(EXCERPTED TEXT Opens)

NIH research points to new therapeutic opportunities for retinal diseases

Confocal immunofluorescent images show colocalization of H3K27Ac and H3K18La in the nuclear periphery of photoceptor cells. Credit: Anand Swaroop, Ph.D.

National Eye Institute (NEI) scientists have found that the way the retina metabolizes glucose directly controls which genes get switched on and off in light-sensing photoreceptors. The findings suggest that metabolic disruptions seen in aging and disease may directly destabilize the gene expression needed to keep photoreceptors healthy, opening new avenues for treating retinal diseases such as age-related macular degeneration (AMD), a leading cause of vision loss. The work is published in PLoS Genetics.

"We show that glucose metabolism controls expression of critical photoreceptor genes by epigenome changes," said the study's principal investigator, Anand Swaroop, Ph.D., chief of the Retinal Development, Genetics and Therapy Section at the NEI, part of the National Institutes of Health.

Retinal photoreceptors depend on the availability of glucose for energy as well as for structural maintenance. On a daily basis, discs on the outer segment tips of photoreceptors get replaced, which helps the cell remain healthy.

(EXCERPTED TEXT Closes)
(EXERCISE DATA Opens)

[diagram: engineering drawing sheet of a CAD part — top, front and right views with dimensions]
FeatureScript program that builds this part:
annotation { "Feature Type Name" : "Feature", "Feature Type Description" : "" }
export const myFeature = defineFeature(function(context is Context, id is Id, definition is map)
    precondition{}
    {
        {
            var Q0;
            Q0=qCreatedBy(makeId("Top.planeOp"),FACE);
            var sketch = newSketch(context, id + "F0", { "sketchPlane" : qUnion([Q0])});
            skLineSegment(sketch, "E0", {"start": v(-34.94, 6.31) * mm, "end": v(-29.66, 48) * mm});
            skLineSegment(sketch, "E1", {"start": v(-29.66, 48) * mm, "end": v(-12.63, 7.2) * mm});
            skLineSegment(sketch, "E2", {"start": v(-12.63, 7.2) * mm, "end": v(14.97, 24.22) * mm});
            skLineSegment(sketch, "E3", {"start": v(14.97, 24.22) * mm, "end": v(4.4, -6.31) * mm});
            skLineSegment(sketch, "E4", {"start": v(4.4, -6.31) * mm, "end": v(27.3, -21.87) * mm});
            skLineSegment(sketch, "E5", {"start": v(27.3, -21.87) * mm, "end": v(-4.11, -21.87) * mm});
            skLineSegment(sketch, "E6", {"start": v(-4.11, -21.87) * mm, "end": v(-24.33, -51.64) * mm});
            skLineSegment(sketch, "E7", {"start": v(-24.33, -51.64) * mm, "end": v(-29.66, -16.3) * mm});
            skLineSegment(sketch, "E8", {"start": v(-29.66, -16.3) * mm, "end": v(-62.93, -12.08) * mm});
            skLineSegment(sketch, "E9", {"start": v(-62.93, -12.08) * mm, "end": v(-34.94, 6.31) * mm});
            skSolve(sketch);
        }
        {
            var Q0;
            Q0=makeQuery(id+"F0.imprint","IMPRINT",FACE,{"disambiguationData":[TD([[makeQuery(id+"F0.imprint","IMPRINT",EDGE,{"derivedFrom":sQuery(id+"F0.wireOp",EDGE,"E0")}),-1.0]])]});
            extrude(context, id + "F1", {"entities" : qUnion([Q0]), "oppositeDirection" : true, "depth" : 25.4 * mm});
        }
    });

(EXERCISE DATA Closes)

◆ **REQUIRED ACTIONS**
[1] List every organization, organizational unit, and journal that the article on retinal research names.
[2] Transcribe the part of the retinal research article that opens with the words containing "Retinal photoreceptors depend" and closes with "cell remain healthy.".
[3] In the article on retinal research, what is replaced every day on the outer segment tips of photoreceptors?

◆ **TASK-BY-TASK ANSWERS**
[1]
National Eye Institute (NEI)
National Institutes of Health (NIH)
Retinal Development, Genetics and Therapy Section
PLoS Genetics

[2]
Retinal photoreceptors depend on the availability of glucose for energy as well as for structural maintenance. On a daily basis, discs on the outer segment tips of photoreceptors get replaced, which helps the cell remain healthy.

[3] Discs.